Le mécanisme de la projection est incontournable pour comprendre ce qui est en jeu : ce qui est insupportable sur sa propre scène psychique (des entretiens nombreux avec des personnes « ensorcelées » montrent qu’il s’agit de la haine pour ainsi dire à l’état brut) en est exclu et revient porté par un autre. Au-delà de ces deux savoirs supposer guérir existe-t-il une place pour la psychologie ? (Et plus précisément d’une pratique psychologique qui soit à la hauteur des problématiques intra-subjectives des personnes : c’est le sens du concept psychologique).
Une place est-elle possible pour un savoir et une pratique qui n’est ni de l’ordre de la science, ni de l’ordre de l’occultisme ? On peut se poser la question suivante : au refoulement individuel ne correspond-il pas un refoulement culturel de la réalité psychique ? En quoi ce qui arrive est produit par soi-même ?  Quand, par exemple, un patient « ensorcelé » a pu venir à se poser cette question, des transformations positives dans sa vie ne manquent jamais d’advenir.

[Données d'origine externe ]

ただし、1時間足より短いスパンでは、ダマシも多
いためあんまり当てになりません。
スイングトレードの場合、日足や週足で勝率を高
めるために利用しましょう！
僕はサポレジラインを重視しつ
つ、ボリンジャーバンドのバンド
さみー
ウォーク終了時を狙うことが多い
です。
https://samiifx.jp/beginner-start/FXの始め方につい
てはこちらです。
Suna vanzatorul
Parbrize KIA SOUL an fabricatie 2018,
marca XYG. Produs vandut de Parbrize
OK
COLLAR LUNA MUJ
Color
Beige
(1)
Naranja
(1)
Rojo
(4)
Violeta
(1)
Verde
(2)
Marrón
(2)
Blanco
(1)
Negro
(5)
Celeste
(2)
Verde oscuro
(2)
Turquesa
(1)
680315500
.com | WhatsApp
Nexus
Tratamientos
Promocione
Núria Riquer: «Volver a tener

Lévi-Strauss a montré que l’efficacité de la magie et, par extension, de toute pratique visant à soulager la souffrance (de grands médecins lors des grèves de 1982, ne s’y sont pas trompés : « Les médecins sont considérés par le public comme des magiciens. Est-ce que les mages font grèves ? ») nécessite trois conditions :

  1. La croyance du sorcier dans l’efficacité de ses techniques
  2. La croyance du malade dans le pouvoir du sorcier
  3. La croyance de l’opinion collective (ce qu’on pourrait appeler le transfert préalable).

Qu’en est-il de l’opinion collective vis-à-vis du psychologue ? Si le phénomène est encore balbutiant, des patients souhaitent rencontrer directement un psychologue. Ainsi, pour reprendre et paraphraser une formule célèbre, le psychologue peut-il advenir comme sujet supposé résoudre les difficultés que rencontre une personne ? (Je reprends à dessein la formule de Lacan : deux savoirs lui paraissaient dignes d’intérêt : le psychisme d’abord, le philosophico-logicisme ensuite : ce qui a eu des conséquences sur les flux de …. Clientèle. Nous y reviendrons).


Lévi-Strauss indiquait que si ces trois éléments sont indissociables, l’expérience intime du sorcier, les renoncements auxquels il se soumet sont déterminants.

Cela indique notre tâche et le travail permanent que nous avons à accomplir pour assure les demandes souvent complexes qui, peu à peu, nous sont adressées.